Подымается и уходит в дом. А я остаюсь стоять на террасе, глядя, как с ветки на ветку перелетают какие-то диковинные птицы с длинными хвостами. Мои мысли путаются. Я свободен? Неужели я свободен? От этой мысли радость наполняет меня, но при этом что-то не так. Жалость. Мне впервые жалко Сереженьку. Ведь если он и не думал меня шантажировать, то, получается, он по-настоящему меня любил? Все-таки он выпутал меня и мою мать из этой жуткой истории, всегда старался тепло ко мне относиться, но я его ненавидел. Мне хочется извиниться перед ним, но я понимаю, что вряд ли от моего раскаяния ему полегчает.

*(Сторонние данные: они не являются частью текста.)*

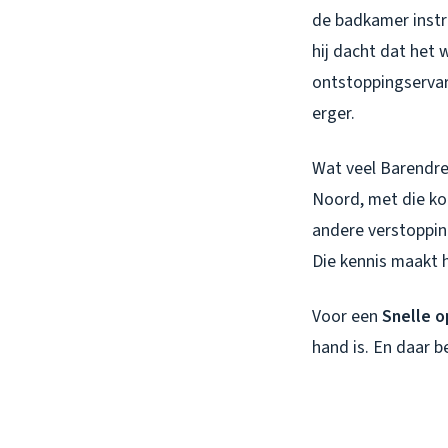
de badkamer instr
hij dacht dat het 
ontstoppingservari
erger.
Wat veel Barendrec
Noord, met die kop
andere verstoppin
Die kennis maakt h
Voor een
Snelle o
hand is. En daar b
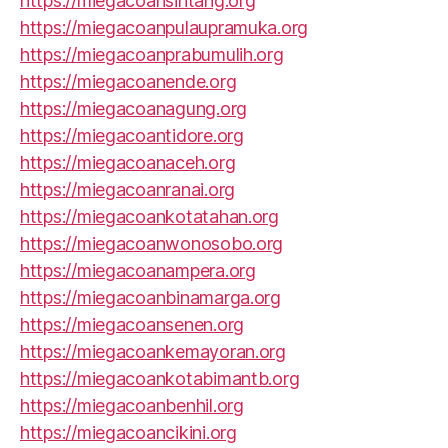
https://miegacoansintang.org
https://miegacoanpulaupramuka.org
https://miegacoanprabumulih.org
https://miegacoanende.org
https://miegacoanagung.org
https://miegacoantidore.org
https://miegacoanaceh.org
https://miegacoanranai.org
https://miegacoankotatahan.org
https://miegacoanwonosobo.org
https://miegacoanampera.org
https://miegacoanbinamarga.org
https://miegacoansenen.org
https://miegacoankemayoran.org
https://miegacoankotabimantb.org
https://miegacoanbenhil.org
https://miegacoancikini.org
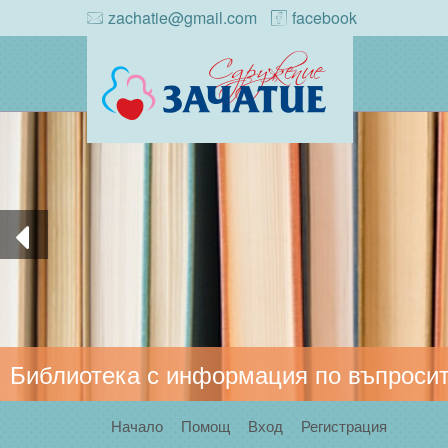
zachatie@gmail.com
facebook
Библиотека с информация по въпросит
Начало
Помощ
Вход
Регистрация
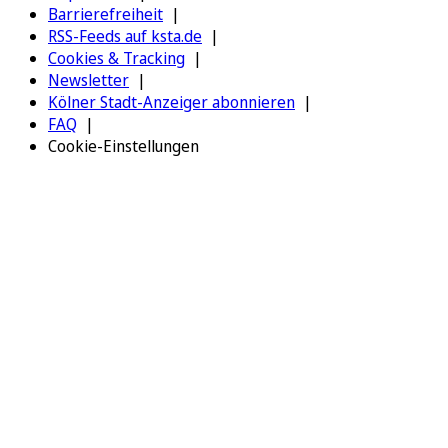
Barrierefreiheit
RSS-Feeds auf ksta.de
Cookies & Tracking
Newsletter
Kölner Stadt-Anzeiger abonnieren
FAQ
Cookie-Einstellungen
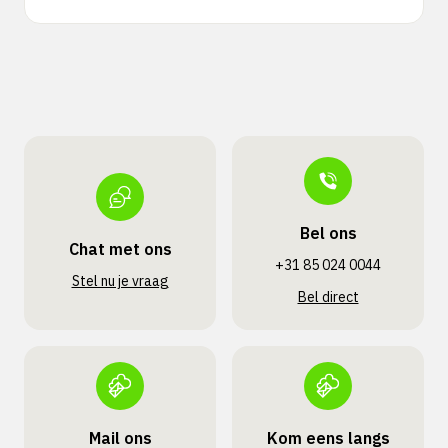
Bel ons
Chat met ons
+31 85 024 0044
Stel nu je vraag
Bel direct
Mail ons
Kom eens langs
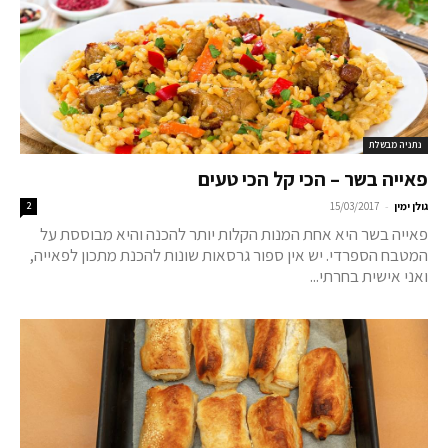
נתניה מבשלת
פאייה בשר – הכי קל הכי טעים
-
גולן ימין
15/03/2017
2
פאייה בשר היא אחת המנות הקלות יותר להכנה והיא מבוססת על
המטבח הספרדי. יש אין ספור גרסאות שונות להכנת מתכון לפאייה,
ואני אישית בחרתי...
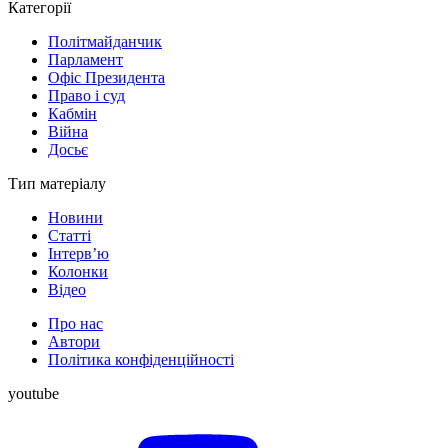
Категорії
Політмайданчик
Парламент
Офіс Президента
Право і суд
Кабмін
Війна
Досьє
Тип матеріалу
Новини
Статті
Інтерв’ю
Колонки
Відео
Про нас
Автори
Політика конфіденційності
youtube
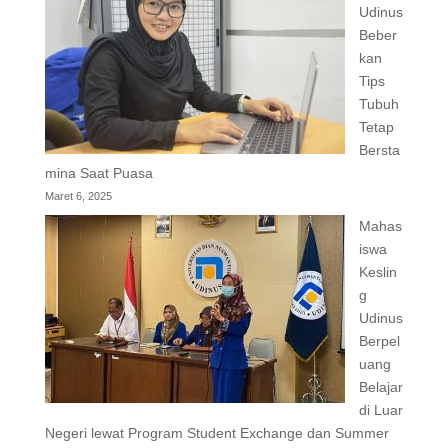
Udinus
Beber
kan
Tips
Tubuh
Tetap
Bersta
mina Saat Puasa
Maret 6, 2025
Mahas
iswa
Keslin
g
Udinus
Berpel
uang
Belajar
di Luar
Negeri lewat Program Student Exchange dan Summer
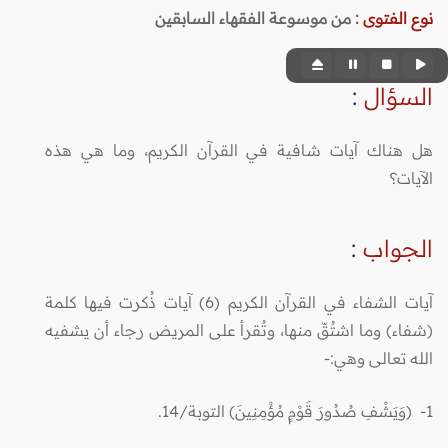
نوع الفتوى
:
من موسوعة الفقهاء السابقين
السؤال
:
هل هناك آيات شافية في القرآن الكريم، وما هي هذه
الآيات؟
الجواب
:
آيات الشفاء في القرآن الكريم (6) آيات ذُكرت فيها كلمة
(شفاء) وما اشتُقّ منها، وتُقرأ على المريض رجاء أن يشفيه
الله تعالى وهي:-
1- (وَيَشْفِ صُدُورَ قَوْمٍ مُؤْمِنِينَ) التوبة/14.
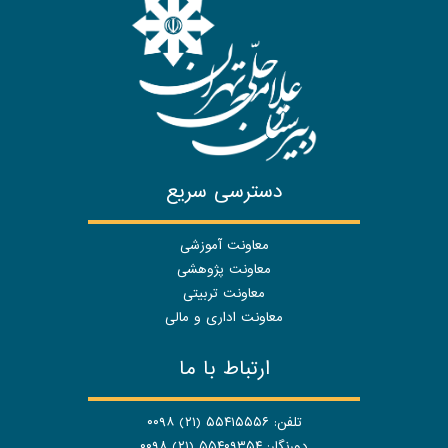
دسترسی سریع
معاونت آموزشی
معاونت پژوهشی
معاونت تربیتی
معاونت اداری و مالی
ارتباط با ما
تلفن: ۵۵۴۱۵۵۵۶ (۲۱) ۰۰۹۸
دورنگار: ۵۵۴۰۹۳۵۴ (۲۱) ۰۰۹۸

Захожу в дом. Он сидит в кресле, не шевелясь, его брови чуть приподняты, и мне приходит в голову мысль, что он плакал. А я не знаю, что ему сказать утешающего.
- Олег. Ты же мог сказать раньше. Я на самом деле тебя люблю, я бы понял.
Отворачиваюсь. Чертова любовь. Угораздило его… Я ненавижу сейчас себя за то, что каким-то странным образом умудрился ему понравиться, влюбить в себя.
- Прости.
Это все, что могу из себя выдавить.
- Приедем в Москву, я тебя отведу к доктору. Надо проверить, что с тобой. Дальтонизм - это плохо.